(Saved entries)

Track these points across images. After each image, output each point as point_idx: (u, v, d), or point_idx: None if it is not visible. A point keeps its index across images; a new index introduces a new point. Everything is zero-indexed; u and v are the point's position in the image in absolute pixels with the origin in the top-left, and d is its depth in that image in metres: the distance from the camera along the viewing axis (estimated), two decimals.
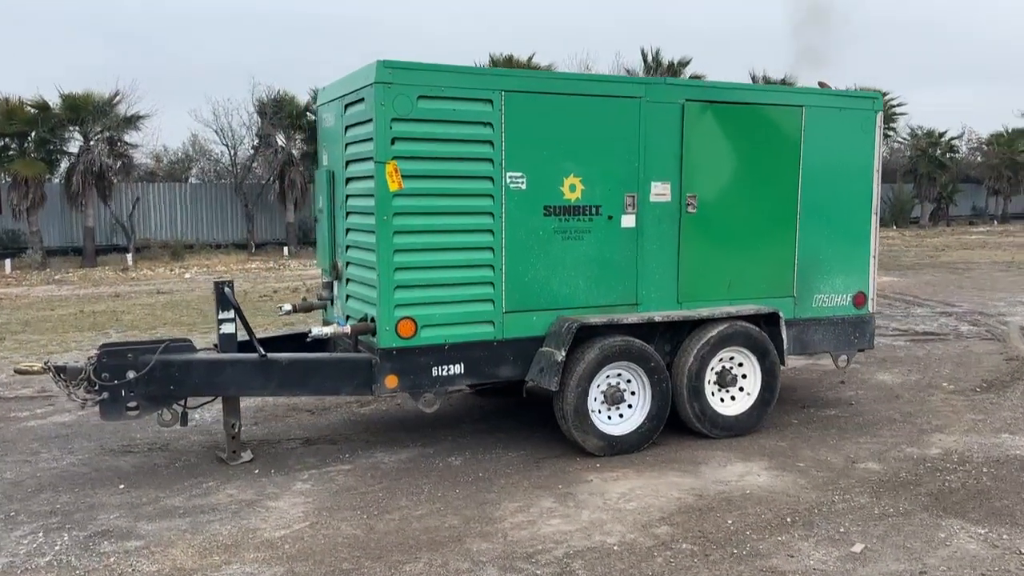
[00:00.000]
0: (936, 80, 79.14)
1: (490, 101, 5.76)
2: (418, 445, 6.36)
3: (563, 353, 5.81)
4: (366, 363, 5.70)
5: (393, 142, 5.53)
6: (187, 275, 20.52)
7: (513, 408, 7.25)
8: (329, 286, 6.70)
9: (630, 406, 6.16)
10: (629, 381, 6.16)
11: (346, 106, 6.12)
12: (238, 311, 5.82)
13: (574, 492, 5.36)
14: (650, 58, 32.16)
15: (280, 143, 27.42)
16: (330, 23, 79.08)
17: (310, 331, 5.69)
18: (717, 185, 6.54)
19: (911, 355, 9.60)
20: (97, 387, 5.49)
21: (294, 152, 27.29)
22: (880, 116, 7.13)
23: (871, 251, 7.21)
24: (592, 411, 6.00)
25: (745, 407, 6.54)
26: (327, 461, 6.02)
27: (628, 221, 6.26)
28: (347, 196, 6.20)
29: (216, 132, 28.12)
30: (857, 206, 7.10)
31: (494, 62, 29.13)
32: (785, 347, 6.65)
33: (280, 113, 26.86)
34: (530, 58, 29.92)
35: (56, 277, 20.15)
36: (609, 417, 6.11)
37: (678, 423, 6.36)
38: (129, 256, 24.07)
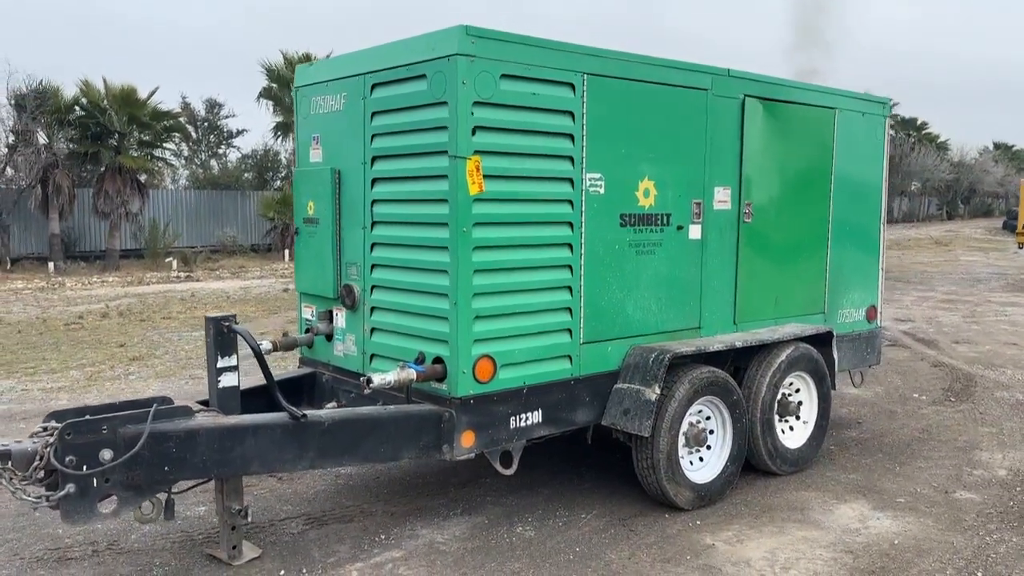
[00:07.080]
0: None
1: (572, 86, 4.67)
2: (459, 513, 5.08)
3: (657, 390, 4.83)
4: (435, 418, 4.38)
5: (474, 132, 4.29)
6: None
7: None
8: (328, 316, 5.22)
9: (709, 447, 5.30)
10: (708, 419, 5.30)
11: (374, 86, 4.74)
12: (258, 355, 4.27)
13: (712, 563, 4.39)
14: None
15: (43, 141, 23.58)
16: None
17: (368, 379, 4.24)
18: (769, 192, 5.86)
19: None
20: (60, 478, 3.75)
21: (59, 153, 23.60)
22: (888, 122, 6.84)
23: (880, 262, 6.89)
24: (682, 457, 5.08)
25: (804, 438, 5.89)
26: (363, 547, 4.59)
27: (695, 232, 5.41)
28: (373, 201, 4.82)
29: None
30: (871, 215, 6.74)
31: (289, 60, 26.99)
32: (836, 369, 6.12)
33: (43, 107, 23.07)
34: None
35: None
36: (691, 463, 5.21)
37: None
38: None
==
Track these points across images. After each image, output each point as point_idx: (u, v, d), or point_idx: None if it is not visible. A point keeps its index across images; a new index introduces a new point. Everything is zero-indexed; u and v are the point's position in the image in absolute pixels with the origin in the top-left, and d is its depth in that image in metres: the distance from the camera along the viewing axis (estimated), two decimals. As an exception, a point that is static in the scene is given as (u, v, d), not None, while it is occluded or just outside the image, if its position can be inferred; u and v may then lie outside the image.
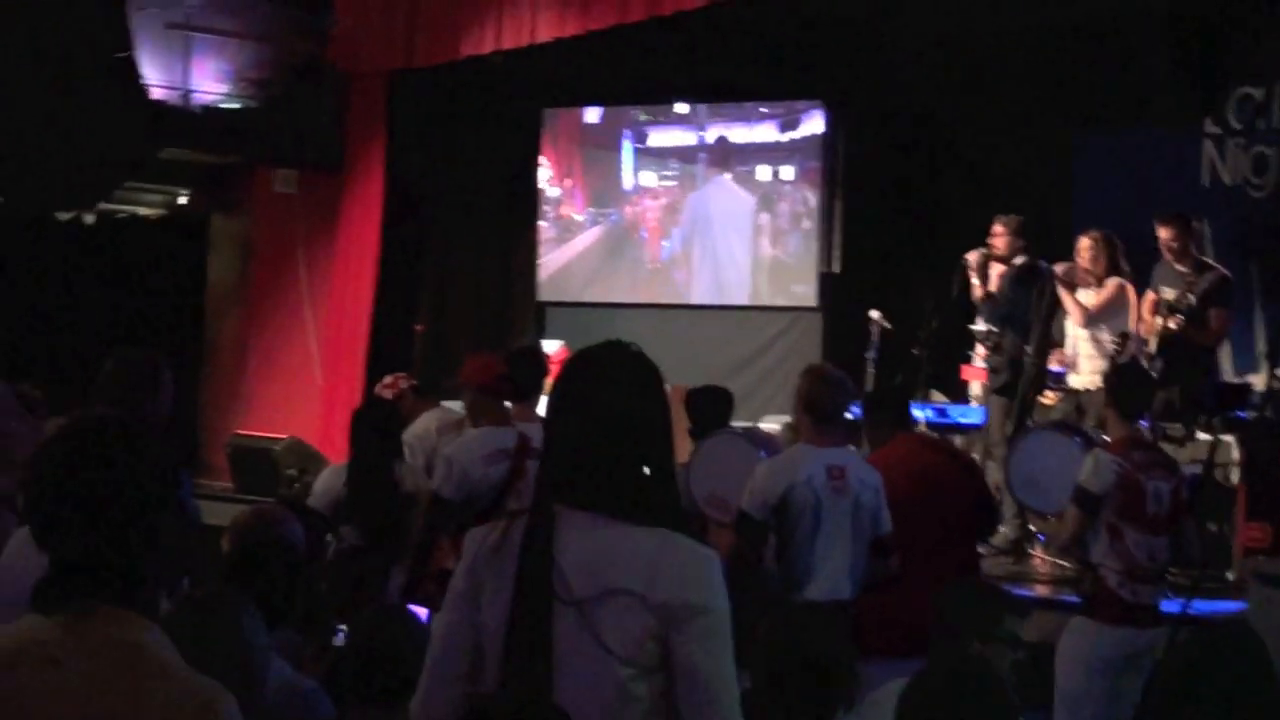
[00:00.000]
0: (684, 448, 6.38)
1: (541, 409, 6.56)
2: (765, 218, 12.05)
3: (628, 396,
* * *
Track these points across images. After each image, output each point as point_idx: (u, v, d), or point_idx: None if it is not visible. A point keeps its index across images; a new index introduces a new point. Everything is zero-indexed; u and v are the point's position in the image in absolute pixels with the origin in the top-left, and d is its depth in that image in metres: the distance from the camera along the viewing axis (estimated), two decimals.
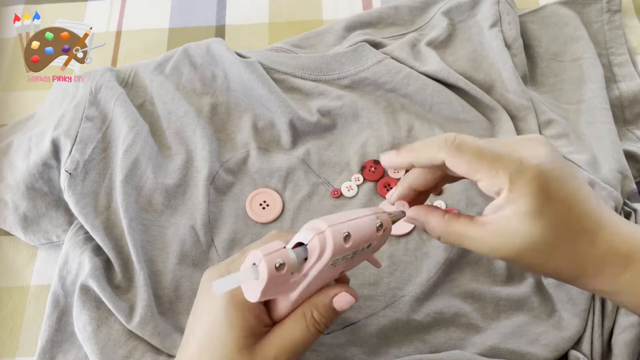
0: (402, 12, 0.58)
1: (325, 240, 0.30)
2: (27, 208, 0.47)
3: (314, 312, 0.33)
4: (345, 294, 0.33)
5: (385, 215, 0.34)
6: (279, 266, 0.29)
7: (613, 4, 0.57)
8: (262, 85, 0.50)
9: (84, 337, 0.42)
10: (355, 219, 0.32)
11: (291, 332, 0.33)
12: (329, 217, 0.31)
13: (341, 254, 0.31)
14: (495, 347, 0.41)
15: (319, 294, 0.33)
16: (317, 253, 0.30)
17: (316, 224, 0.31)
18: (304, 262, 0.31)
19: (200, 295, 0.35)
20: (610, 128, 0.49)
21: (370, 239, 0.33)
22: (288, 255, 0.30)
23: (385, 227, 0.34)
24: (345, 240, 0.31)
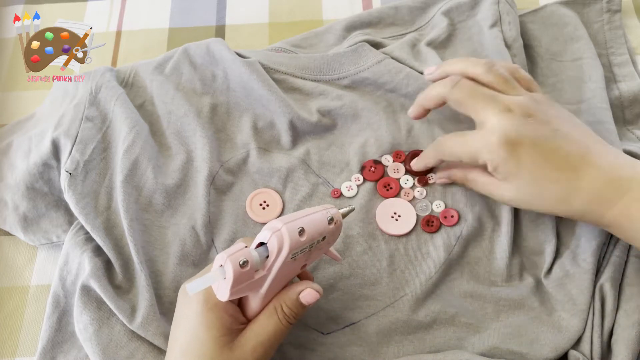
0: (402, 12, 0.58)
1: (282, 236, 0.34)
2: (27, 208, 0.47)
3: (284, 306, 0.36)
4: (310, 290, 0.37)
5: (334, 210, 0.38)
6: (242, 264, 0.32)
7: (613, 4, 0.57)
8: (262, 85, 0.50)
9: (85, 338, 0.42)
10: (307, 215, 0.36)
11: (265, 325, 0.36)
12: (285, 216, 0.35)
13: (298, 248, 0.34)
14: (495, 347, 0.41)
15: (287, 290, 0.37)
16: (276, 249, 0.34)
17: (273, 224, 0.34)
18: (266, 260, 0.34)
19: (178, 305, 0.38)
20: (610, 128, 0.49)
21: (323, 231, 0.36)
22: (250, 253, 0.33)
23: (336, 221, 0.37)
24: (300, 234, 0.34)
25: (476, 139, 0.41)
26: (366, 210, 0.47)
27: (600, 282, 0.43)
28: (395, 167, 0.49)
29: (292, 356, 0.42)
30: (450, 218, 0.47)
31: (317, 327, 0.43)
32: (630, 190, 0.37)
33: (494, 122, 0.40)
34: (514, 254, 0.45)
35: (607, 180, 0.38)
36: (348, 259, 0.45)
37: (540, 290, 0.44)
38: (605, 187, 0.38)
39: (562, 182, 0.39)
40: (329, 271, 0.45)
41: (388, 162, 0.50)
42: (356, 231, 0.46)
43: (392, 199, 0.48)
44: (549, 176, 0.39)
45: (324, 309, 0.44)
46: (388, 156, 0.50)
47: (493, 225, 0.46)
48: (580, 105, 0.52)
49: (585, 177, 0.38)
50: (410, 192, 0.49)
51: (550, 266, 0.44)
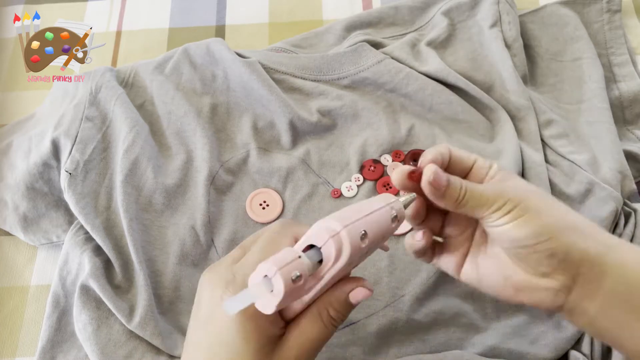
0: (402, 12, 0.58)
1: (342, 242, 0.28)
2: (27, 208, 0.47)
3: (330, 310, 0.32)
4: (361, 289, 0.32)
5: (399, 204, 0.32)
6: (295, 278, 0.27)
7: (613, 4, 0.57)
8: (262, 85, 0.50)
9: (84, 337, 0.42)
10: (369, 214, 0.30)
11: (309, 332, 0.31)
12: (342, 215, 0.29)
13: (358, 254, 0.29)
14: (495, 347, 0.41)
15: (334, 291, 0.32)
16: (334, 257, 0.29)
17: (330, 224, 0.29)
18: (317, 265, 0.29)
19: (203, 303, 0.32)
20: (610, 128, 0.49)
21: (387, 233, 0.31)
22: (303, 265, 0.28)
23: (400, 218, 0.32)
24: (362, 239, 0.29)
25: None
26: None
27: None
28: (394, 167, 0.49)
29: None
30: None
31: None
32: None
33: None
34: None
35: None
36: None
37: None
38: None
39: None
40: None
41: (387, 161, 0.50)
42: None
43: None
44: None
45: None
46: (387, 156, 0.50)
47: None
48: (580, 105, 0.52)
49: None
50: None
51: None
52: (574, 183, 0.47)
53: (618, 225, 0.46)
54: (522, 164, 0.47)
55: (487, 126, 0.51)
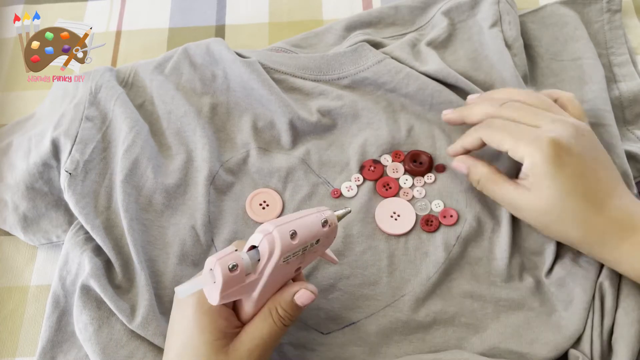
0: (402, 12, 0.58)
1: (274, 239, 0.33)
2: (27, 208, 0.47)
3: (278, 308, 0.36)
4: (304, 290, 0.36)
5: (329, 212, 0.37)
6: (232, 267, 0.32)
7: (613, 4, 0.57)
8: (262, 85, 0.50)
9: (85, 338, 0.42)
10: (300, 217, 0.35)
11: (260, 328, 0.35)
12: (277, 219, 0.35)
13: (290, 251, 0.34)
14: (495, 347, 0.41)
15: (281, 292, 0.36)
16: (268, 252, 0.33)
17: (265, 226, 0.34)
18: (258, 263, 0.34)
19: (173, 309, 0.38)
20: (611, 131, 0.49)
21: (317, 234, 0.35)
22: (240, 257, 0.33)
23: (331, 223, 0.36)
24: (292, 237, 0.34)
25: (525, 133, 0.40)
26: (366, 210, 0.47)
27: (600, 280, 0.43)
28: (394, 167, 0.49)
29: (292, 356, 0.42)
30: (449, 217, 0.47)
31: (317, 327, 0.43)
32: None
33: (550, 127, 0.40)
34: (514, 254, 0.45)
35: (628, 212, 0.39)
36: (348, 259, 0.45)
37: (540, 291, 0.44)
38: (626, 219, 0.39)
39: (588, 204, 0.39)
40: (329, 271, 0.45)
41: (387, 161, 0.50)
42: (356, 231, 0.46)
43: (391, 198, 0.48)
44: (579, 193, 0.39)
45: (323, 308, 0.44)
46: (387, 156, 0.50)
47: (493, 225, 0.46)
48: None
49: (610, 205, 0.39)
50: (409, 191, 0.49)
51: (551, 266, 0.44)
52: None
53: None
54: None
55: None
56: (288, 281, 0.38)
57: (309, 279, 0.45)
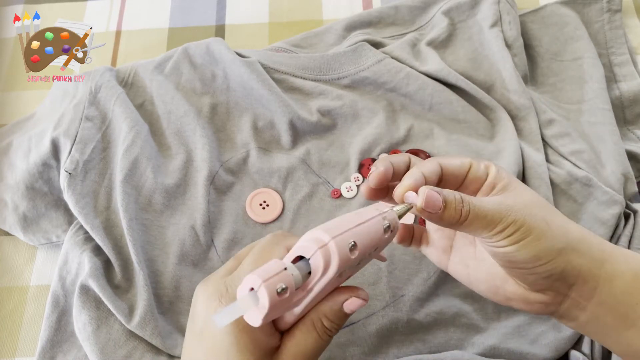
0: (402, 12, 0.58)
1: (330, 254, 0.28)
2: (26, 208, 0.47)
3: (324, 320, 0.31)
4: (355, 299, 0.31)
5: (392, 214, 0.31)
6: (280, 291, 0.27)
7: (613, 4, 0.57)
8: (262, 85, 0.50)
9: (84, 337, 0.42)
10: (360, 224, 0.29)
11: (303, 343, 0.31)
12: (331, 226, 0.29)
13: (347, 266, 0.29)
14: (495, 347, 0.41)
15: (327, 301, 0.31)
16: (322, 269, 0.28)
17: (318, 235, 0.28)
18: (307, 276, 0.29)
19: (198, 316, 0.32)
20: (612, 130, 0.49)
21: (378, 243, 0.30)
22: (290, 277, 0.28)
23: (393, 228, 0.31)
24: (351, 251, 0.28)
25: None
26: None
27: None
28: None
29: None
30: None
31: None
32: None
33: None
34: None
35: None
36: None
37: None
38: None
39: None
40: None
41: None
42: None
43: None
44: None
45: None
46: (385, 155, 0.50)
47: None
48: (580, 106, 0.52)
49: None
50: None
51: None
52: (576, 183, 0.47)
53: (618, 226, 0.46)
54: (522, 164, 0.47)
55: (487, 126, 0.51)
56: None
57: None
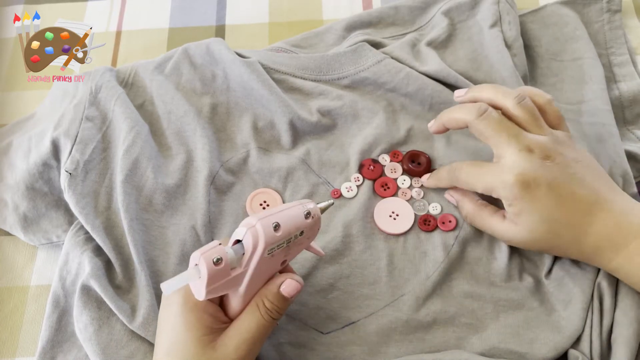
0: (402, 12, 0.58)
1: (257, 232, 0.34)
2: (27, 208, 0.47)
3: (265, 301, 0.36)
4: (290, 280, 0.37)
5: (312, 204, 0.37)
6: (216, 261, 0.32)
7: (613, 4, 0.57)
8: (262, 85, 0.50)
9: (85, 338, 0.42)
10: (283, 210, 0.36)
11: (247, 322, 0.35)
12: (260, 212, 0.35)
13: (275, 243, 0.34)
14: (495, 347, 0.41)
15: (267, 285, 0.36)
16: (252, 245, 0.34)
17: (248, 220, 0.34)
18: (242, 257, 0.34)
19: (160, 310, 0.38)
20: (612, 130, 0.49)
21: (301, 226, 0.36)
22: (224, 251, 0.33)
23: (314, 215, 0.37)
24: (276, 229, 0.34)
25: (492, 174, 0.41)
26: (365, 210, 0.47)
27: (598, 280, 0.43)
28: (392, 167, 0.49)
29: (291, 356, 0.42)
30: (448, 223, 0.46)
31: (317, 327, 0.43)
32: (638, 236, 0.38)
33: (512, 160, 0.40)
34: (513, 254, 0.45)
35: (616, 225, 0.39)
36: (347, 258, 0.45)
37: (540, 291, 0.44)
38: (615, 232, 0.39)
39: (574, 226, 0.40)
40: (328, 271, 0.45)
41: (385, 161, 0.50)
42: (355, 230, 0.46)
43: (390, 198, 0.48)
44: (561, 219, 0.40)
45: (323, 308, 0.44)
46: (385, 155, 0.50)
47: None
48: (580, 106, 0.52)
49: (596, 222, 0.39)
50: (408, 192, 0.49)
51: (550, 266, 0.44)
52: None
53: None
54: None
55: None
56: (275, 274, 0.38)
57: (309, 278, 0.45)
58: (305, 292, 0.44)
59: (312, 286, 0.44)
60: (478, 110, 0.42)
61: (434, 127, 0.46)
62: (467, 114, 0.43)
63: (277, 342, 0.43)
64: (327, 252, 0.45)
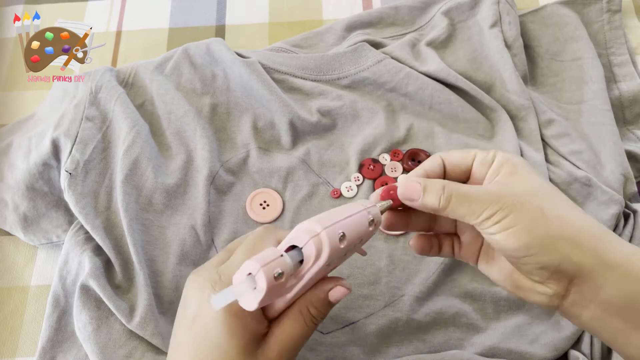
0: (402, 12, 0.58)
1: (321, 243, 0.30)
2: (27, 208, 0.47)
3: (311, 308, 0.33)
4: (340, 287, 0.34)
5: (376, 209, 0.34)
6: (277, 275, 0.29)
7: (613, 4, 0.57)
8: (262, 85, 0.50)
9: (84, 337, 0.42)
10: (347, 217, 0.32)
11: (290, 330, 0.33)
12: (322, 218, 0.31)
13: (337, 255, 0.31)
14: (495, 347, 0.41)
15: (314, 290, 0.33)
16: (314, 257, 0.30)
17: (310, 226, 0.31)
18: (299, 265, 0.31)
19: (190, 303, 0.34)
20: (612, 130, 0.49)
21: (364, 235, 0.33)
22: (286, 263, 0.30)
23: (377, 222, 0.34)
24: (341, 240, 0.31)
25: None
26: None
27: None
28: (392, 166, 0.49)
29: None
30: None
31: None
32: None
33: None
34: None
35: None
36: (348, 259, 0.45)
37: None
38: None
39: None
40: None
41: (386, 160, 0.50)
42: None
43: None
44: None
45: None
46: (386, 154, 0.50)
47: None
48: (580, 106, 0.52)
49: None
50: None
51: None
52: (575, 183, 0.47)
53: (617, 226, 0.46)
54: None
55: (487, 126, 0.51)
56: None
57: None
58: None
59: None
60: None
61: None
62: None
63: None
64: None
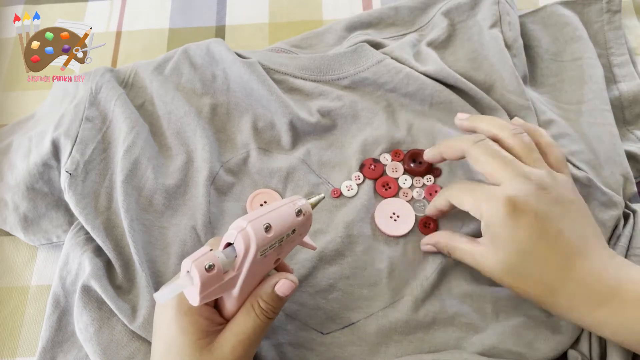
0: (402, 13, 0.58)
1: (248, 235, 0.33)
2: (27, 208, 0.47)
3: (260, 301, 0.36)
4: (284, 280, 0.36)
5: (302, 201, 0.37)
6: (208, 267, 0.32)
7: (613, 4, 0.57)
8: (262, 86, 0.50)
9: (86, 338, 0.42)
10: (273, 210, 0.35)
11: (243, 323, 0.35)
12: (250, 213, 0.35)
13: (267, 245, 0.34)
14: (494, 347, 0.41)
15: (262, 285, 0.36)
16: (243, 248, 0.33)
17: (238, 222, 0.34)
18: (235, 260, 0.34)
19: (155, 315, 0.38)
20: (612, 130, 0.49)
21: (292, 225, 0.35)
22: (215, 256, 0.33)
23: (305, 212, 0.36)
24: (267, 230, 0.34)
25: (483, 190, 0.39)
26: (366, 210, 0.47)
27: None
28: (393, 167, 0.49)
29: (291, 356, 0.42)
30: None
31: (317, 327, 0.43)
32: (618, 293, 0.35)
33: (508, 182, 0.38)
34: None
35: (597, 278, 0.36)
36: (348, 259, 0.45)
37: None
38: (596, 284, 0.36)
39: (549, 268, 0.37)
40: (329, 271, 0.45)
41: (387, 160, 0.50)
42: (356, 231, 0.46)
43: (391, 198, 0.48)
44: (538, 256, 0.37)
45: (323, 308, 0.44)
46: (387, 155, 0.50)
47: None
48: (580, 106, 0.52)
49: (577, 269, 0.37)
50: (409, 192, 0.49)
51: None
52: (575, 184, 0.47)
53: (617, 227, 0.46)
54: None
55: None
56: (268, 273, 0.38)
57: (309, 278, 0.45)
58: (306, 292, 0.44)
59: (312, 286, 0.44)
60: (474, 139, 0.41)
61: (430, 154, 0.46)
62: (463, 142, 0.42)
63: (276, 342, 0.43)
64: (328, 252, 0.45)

BRIEF:
Only those lines of the entries above that run from the line containing "10: (629, 381, 6.16)" to the line containing "23: (871, 251, 7.21)", both included, should be transcribed exactly.

SOLVED PROBLEM:
10: (629, 381, 6.16)
11: (346, 106, 6.12)
12: (238, 311, 5.82)
13: (574, 492, 5.36)
14: (650, 58, 32.16)
15: (280, 143, 27.42)
16: (330, 23, 79.08)
17: (310, 331, 5.69)
18: (717, 185, 6.54)
19: (911, 355, 9.60)
20: (97, 387, 5.49)
21: (294, 152, 27.29)
22: (880, 116, 7.13)
23: (871, 251, 7.21)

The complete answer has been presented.